When running containers in AWS (which we did for all of our awesome challenges) you have a few options.
- AWS EKS (Kubernetes)
You can run containers in EKS, using either the AWS EKS interface or the Kubernetes compliant API (so you can use Kubectl). This is awesome, but adds a layer of complexity you almost never need.
- AWS Lambda / Batch
You can run containers in AWS Lambda and Batch as ad-hoc tasks, but these have a defined input and output AND a maximum runtime.
- AWS ECS - backed by EC2 Pools
AWS ECS allows you to run containers without having to worry about the management plane, and those containers can run just like any other container you are used to. They get IPs (private or public) in AWS and you can use Security Groups etc as usual. These containers run on EC2 servers in the background.
- AWS ECS - backed by Fargate
AWS Fargate removes the need to run EC2 servers. Your containers are now run by AWS. They interact with AWS and the wider world exactly the same, but you no longer see any EC2 servers in your account. There are some limitations though, like not being able to run privileged containers.
With that primer out of the way, we can continue. For most of our challenges, we used AWS Fargate. This meant that we didn’t have to worry about whether we had 100 players or 1000, challenges would just launch on AWS Fargate.
Unfortunately, we couldn’t do this for privileged containers. We needed these for the Docker and Kubernetes challenges, so we had a pool of 200 EC2 servers running to handle these challenges. There is a bit of a risk that a player could privilege escalate all the way out of their container and land on the EC2! We dropped a little Easter Egg on the EC2s but no one found it 😭
We decided that each EC2 would only ever run one challenge and when that challenge was terminated, we would kill the EC2 too.
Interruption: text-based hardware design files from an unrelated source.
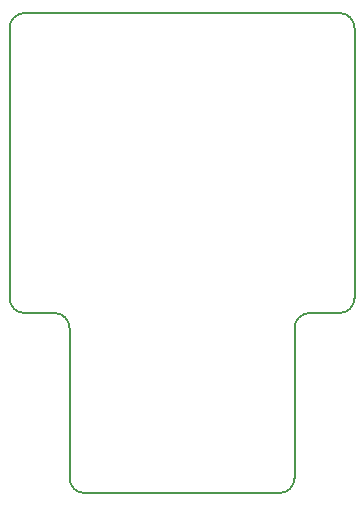
<source format=gko>
%TF.GenerationSoftware,KiCad,Pcbnew,4.0.5-e0-6337~49~ubuntu16.04.1*%
%TF.CreationDate,2017-05-08T19:40:56-07:00*%
%TF.ProjectId,LDR-Board,4C44522D426F6172642E6B696361645F,v1.2*%
%TF.FileFunction,Profile,NP*%
%FSLAX46Y46*%
G04 Gerber Fmt 4.6, Leading zero omitted, Abs format (unit mm)*
G04 Created by KiCad (PCBNEW 4.0.5-e0-6337~49~ubuntu16.04.1) date Mon May  8 19:40:56 2017*
%MOMM*%
%LPD*%
G01*
G04 APERTURE LIST*
%ADD10C,0.350000*%
%ADD11C,0.150000*%
G04 APERTURE END LIST*
D10*
D11*
X5969000Y-51816000D02*
G75*
G03X4699000Y-53086000I0J-1270000D01*
G01*
X4699000Y-75946000D02*
G75*
G03X5969000Y-77216000I1270000J0D01*
G01*
X5969000Y-77216000D02*
X8509000Y-77216000D01*
X9779000Y-91186000D02*
G75*
G03X11049000Y-92456000I1270000J0D01*
G01*
X30099000Y-77216000D02*
G75*
G03X28829000Y-78486000I0J-1270000D01*
G01*
X9779000Y-78486000D02*
G75*
G03X8509000Y-77216000I-1270000J0D01*
G01*
X27559000Y-92456000D02*
G75*
G03X28829000Y-91186000I0J1270000D01*
G01*
X32639000Y-77216000D02*
G75*
G03X33909000Y-75946000I0J1270000D01*
G01*
X33909000Y-53086000D02*
G75*
G03X32639000Y-51816000I-1270000J0D01*
G01*
X32639000Y-77216000D02*
X30099000Y-77216000D01*
X33909000Y-53086000D02*
X33909000Y-75946000D01*
X4699000Y-53086000D02*
X4699000Y-75946000D01*
X32639000Y-51816000D02*
X5969000Y-51816000D01*
X28829000Y-91186000D02*
X28829000Y-78486000D01*
X11049000Y-92456000D02*
X27559000Y-92456000D01*
X9779000Y-78486000D02*
X9779000Y-91186000D01*
M02*

</source>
This worked really well, and an Auto-Scaling Group in AWS would just spin us up a new EC2 whenever we killed one. We had about a 30-second period where we were down one EC2.
So what went wrong?
AWS has quotas. Quotas set a maximum for all kinds of things, like the number of public IPs you can have and the number of EC2 instances. We had already done some rough sizing of the EC2 pool and had got ourselves a reasonable quota.
On the morning of the CTF, with 8 hours to go, we realised that our AWS Fargate quota was sitting at 128 containers!
We had been so focused on testing the EC2 pools, scaling them up and down, that we had forgotten all about the AWS Fargate quotas that we had only half increased during development. Our CTF platform itself required 1 x admin container, 8 x Apache Guacamole containers and 8 x CTFd containers. This left us with just 101 containers until we hit the quota.
We immediately raised a quota increase request with AWS and asked for a callback. AWS support is actually really great for getting an immediate callback, but we had a tense few hours as we were initially told that AWS was unsure if it had the burst capacity we needed in the London region.
After a worrying few hours, we had our quota increase and we could rest a little easier.
We did almost everything right with the CTF. We peaked at nearly 400 concurrent AWS Fargate tasks and 170 concurrent EC2 servers! That’s a busy aws account!
Our challenges included some amazing technical feats. For two challenges, every player had their own DNS zone and IAM role deployed at launch time.
We even did a zero downtime deployment to fix a bug, replacing the entire CTFd platform without a single player noticing.
Even with all the preparation, testing and redundancy, issues can happen. Fortunately, we have a fantastic team here at Punk Security which means we can adapt and overcome!